● Assignment: Gather every line of text in the items that contains the string "with", treating uppercase and lowercase letters as distinct.

● Supplied records:
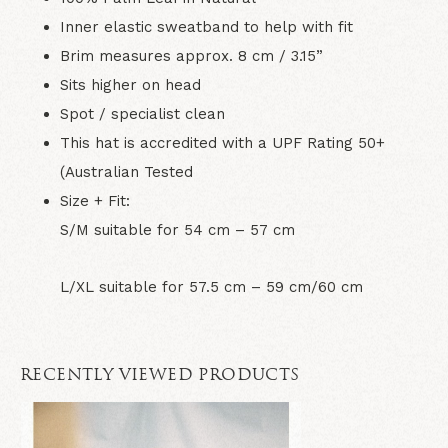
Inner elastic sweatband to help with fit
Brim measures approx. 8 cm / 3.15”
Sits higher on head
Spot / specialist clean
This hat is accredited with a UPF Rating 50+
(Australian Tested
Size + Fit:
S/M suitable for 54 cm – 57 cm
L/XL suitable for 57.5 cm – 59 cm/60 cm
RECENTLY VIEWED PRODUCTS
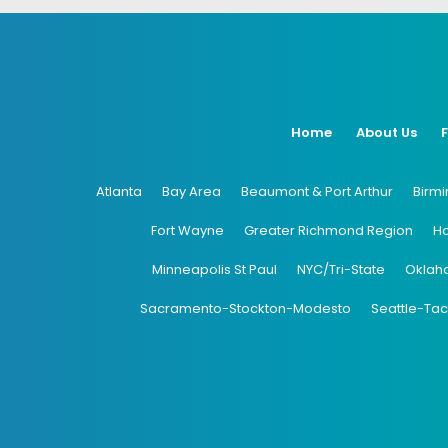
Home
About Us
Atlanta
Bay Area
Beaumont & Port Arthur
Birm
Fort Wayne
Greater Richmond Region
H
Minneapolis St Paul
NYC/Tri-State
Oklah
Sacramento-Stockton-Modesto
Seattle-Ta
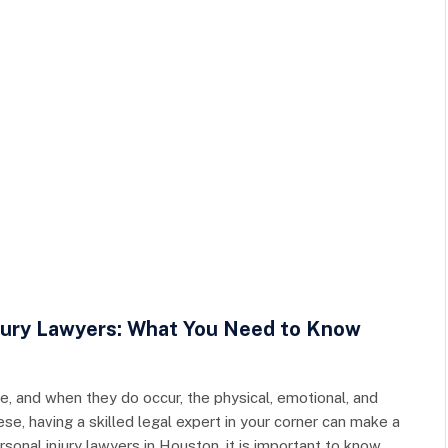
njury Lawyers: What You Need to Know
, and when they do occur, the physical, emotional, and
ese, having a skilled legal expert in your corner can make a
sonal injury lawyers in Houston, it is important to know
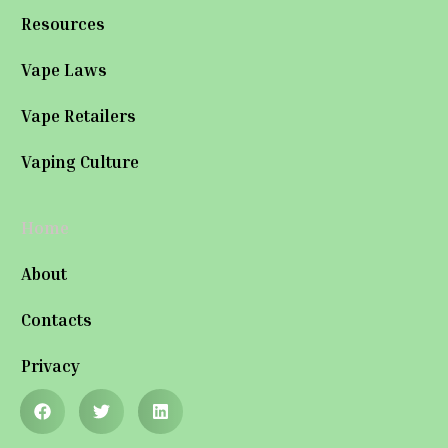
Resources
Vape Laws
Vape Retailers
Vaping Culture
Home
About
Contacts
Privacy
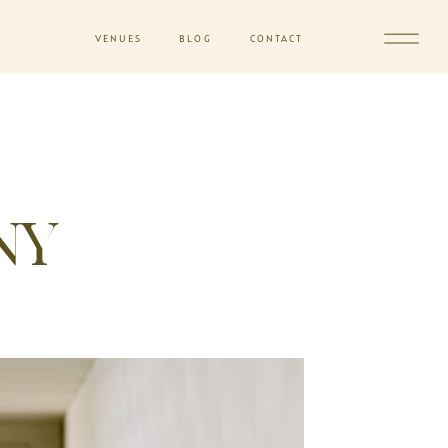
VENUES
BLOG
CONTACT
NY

● Reply to the exercise:
Inner elastic sweatband to help with fit
This hat is accredited with a UPF Rating 50+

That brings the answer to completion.